John Coggeshall was born about 1591 in Essex or Suffolk, England to John and Ann (Butter) Coggeshall. His father was referred to as John Coggeshall, the younger, indicating that his father was also John Coggeshall.
In her will dated April 16, 1645 our subject’s mother Ann, willed to her son John Coggeshall, “now dwelling in New England my house and lands now at Sible Hedingham, together with the legacy given him by his uncle, John Butter.” She also named his children in her will, John, Anne, Mary, Joshua and James, leaving them an inheritance. At the time of the date of her will, she was living at Castle Hedingham, a village northeast of Essex.

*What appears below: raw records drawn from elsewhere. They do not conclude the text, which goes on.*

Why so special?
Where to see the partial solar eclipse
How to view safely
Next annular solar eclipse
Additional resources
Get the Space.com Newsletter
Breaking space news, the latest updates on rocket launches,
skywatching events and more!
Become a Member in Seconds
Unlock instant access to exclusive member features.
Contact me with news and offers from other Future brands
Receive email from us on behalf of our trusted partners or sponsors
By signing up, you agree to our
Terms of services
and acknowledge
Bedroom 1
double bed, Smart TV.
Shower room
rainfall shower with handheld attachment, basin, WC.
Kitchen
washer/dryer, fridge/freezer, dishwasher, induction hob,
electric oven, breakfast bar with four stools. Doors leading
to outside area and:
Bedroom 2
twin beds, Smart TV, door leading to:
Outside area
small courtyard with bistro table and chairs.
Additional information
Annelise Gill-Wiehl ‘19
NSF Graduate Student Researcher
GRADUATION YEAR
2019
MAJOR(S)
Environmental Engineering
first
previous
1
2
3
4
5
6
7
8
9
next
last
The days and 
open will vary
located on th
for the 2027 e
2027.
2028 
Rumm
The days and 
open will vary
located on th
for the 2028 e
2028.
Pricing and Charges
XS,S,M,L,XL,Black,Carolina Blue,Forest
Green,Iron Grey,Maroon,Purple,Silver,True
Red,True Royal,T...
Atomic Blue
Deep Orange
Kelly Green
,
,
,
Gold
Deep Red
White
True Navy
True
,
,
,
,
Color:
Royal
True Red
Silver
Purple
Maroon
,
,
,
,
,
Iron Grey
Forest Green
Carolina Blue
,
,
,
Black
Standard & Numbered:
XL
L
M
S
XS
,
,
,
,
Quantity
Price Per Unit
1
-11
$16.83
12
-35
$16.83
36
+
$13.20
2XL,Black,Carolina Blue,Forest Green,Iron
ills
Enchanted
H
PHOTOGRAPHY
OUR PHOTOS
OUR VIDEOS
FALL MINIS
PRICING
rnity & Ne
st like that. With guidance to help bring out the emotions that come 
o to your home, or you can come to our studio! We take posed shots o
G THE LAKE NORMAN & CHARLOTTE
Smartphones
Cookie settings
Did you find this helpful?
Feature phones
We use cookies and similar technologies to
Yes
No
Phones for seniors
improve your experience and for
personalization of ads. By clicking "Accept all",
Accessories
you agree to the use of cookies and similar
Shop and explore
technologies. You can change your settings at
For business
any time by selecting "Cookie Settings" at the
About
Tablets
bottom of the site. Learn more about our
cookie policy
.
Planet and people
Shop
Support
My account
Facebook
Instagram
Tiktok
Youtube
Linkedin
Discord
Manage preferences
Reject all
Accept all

John was a successful merchant in the silk trade in England. John and his wife Mary with their children sailed for New England on June 23, 1632 on the ship “The Lyon”, arriving in Boston almost three months later, on Sunday, September 16th. Three more children would be born in New England.
They originally settled in Roxbury where he became a freeman and was elected as a member of the church at Roxbury.
Roxbury was one of the several towns, settled by the “Winthrop Fleet,” upon their arrival. Eleven ships, of about 1000 Puritans, (not Separatists) led by John Winthrop came to New England during the summer of 1630. This group of Puritans formed the nucleus of the Massachusetts Bay Colony of which John Winthrop became Governor. The Massachusetts Colony, probably by simply sheer numbers, absorbed the previous colonies, such as Salem and Plymouth under their jurisdiction. They incorporated their strict religious beliefs into their system of government and ruled with the same oppressive authority that so many had sought to escape in England. Many Separatists who came for religious liberty fled or were driven from Massachusetts Colony’s jurisdiction.
The Coggeshalls later moved to Boston and became neighbors with William and Anne Hutchison. John also became a supporter of Ann Hutchison who did not adhere to the religious doctrine of the Puritans and believed in a covenant of grace, not of works. The Hutchison’s were expelled from Massachusetts as was John, not long after. Like others, they removed to what became Rhode Island.
William Coddington, John Clarke, William and Anne Hutchison, along with John Coggeshall and others purchased Aquidneck Island from the Indians, facilitated by Roger Williams. They initially settled at Pocasset (1638) which later became Portsmouth. They set up their government according to the law of Moses, and it seems William Coddington had the greatest influence over the group. He was named as judge and John Coggeshall was one of the named elders. Although little is written of John Coggeshall, William Coddington’s name appears in a number of histories.
Samuel Gorton had also been exiled from Massachusetts Colony with great threatenings, including death. He came to Portsmouth and there he again met with a government similar to the one he had just left. There was much dissension and the administration of Coddington was ousted and a civil government based on English law was formed with the influence of Samuel Gorton, who although self-taught, was well versed in English law. Samuel Gorton and many others did not believe government had the right to “dictate man’s conscience.” William Hutchison was appointed chief magistrate with Gorton as assistant. It was a government similar to our republic today.
John Coggeshall along with the other appointed elders followed the ousted William Coddington to another area and formed a new colony which they called Newport. John Coggeshall was involved with the government of Newport. There were years of strife and trouble between the colonies of Rhode Island and also Massachusetts Bay Colony, which is discussed at great length in Adelos Gorton’s book, “The Life and Times of Samuel Gorton,” an excellent history of the founding of Rhode Island.
In 1647, John Coggeshall served briefly as the President or chief magistrate of the colony of Rhode Island and Providence Plantation, which included the four colonies/towns of Newport, Portsmouth, Providence and Warwick. He died while serving in that capacity on November 27, 1647 at 48 years of age.
John’s son Joshua was born in England and came with his parents to New England. He also served in public office for many years. Joshua married Joan West and their daughter Humility married Benjamin Greene. It is through Humility and Benjamin, that Doyle Davidson traces his ancestry to John Coggeshall.